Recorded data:
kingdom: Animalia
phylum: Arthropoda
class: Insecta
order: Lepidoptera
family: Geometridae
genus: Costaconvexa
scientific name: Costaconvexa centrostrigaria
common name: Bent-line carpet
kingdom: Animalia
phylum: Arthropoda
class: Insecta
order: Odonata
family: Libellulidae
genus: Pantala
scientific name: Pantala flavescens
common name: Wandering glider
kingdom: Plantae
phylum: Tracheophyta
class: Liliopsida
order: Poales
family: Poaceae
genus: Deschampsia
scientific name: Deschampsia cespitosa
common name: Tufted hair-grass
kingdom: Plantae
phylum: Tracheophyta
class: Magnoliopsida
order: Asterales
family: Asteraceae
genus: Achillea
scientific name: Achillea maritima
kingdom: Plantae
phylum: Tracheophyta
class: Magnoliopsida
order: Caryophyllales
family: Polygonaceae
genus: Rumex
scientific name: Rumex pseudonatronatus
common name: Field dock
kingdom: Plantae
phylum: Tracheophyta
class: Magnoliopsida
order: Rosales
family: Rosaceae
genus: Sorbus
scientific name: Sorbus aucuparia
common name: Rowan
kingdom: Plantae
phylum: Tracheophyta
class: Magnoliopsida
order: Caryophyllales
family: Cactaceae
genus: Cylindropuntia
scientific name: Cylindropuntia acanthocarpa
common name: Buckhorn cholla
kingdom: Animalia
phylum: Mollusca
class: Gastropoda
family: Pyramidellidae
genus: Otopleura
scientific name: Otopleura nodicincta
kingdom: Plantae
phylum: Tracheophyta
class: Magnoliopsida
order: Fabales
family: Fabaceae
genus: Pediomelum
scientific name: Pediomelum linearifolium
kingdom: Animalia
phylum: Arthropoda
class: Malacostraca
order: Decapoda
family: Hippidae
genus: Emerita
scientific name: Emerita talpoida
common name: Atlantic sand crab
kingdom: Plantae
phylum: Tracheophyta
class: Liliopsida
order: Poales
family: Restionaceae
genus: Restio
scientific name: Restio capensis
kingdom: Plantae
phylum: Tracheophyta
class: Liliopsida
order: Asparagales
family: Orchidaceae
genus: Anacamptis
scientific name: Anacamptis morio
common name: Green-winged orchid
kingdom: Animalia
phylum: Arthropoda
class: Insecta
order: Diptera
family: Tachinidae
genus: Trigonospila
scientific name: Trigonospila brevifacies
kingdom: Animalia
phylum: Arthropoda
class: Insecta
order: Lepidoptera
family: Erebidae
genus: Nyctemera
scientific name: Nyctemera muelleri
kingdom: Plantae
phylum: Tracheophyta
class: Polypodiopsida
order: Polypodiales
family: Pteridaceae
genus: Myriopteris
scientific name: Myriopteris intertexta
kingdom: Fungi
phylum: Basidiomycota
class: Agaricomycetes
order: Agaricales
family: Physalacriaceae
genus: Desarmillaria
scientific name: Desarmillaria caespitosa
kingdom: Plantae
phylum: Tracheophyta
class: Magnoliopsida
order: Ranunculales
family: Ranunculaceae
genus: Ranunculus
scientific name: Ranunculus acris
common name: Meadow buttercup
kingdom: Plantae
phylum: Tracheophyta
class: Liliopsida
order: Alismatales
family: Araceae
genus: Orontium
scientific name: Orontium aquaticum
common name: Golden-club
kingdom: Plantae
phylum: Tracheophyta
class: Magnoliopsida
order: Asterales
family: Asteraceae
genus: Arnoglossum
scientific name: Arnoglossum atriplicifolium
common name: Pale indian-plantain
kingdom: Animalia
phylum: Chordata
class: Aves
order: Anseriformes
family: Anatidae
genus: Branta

Exercise goal: Copy out every line of the records above, word for word.

Reply to the task:
kingdom: Animalia
phylum: Arthropoda
class: Insecta
order: Lepidoptera
family: Geometridae
genus: Costaconvexa
scientific name: Costaconvexa centrostrigaria
common name: Bent-line carpet
kingdom: Animalia
phylum: Arthropoda
class: Insecta
order: Odonata
family: Libellulidae
genus: Pantala
scientific name: Pantala flavescens
common name: Wandering glider
kingdom: Plantae
phylum: Tracheophyta
class: Liliopsida
order: Poales
family: Poaceae
genus: Deschampsia
scientific name: Deschampsia cespitosa
common name: Tufted hair-grass
kingdom: Plantae
phylum: Tracheophyta
class: Magnoliopsida
order: Asterales
family: Asteraceae
genus: Achillea
scientific name: Achillea maritima
kingdom: Plantae
phylum: Tracheophyta
class: Magnoliopsida
order: Caryophyllales
family: Polygonaceae
genus: Rumex
scientific name: Rumex pseudonatronatus
common name: Field dock
kingdom: Plantae
phylum: Tracheophyta
class: Magnoliopsida
order: Rosales
family: Rosaceae
genus: Sorbus
scientific name: Sorbus aucuparia
common name: Rowan
kingdom: Plantae
phylum: Tracheophyta
class: Magnoliopsida
order: Caryophyllales
family: Cactaceae
genus: Cylindropuntia
scientific name: Cylindropuntia acanthocarpa
common name: Buckhorn cholla
kingdom: Animalia
phylum: Mollusca
class: Gastropoda
family: Pyramidellidae
genus: Otopleura
scientific name: Otopleura nodicincta
kingdom: Plantae
phylum: Tracheophyta
class: Magnoliopsida
order: Fabales
family: Fabaceae
genus: Pediomelum
scientific name: Pediomelum linearifolium
kingdom: Animalia
phylum: Arthropoda
class: Malacostraca
order: Decapoda
family: Hippidae
genus: Emerita
scientific name: Emerita talpoida
common name: Atlantic sand crab
kingdom: Plantae
phylum: Tracheophyta
class: Liliopsida
order: Poales
family: Restionaceae
genus: Restio
scientific name: Restio capensis
kingdom: Plantae
phylum: Tracheophyta
class: Liliopsida
order: Asparagales
family: Orchidaceae
genus: Anacamptis
scientific name: Anacamptis morio
common name: Green-winged orchid
kingdom: Animalia
phylum: Arthropoda
class: Insecta
order: Diptera
family: Tachinidae
genus: Trigonospila
scientific name: Trigonospila brevifacies
kingdom: Animalia
phylum: Arthropoda
class: Insecta
order: Lepidoptera
family: Erebidae
genus: Nyctemera
scientific name: Nyctemera muelleri
kingdom: Plantae
phylum: Tracheophyta
class: Polypodiopsida
order: Polypodiales
family: Pteridaceae
genus: Myriopteris
scientific name: Myriopteris intertexta
kingdom: Fungi
phylum: Basidiomycota
class: Agaricomycetes
order: Agaricales
family: Physalacriaceae
genus: Desarmillaria
scientific name: Desarmillaria caespitosa
kingdom: Plantae
phylum: Tracheophyta
class: Magnoliopsida
order: Ranunculales
family: Ranunculaceae
genus: Ranunculus
scientific name: Ranunculus acris
common name: Meadow buttercup
kingdom: Plantae
phylum: Tracheophyta
class: Liliopsida
order: Alismatales
family: Araceae
genus: Orontium
scientific name: Orontium aquaticum
common name: Golden-club
kingdom: Plantae
phylum: Tracheophyta
class: Magnoliopsida
order: Asterales
family: Asteraceae
genus: Arnoglossum
scientific name: Arnoglossum atriplicifolium
common name: Pale indian-plantain
kingdom: Animalia
phylum: Chordata
class: Aves
order: Anseriformes
family: Anatidae
genus: Branta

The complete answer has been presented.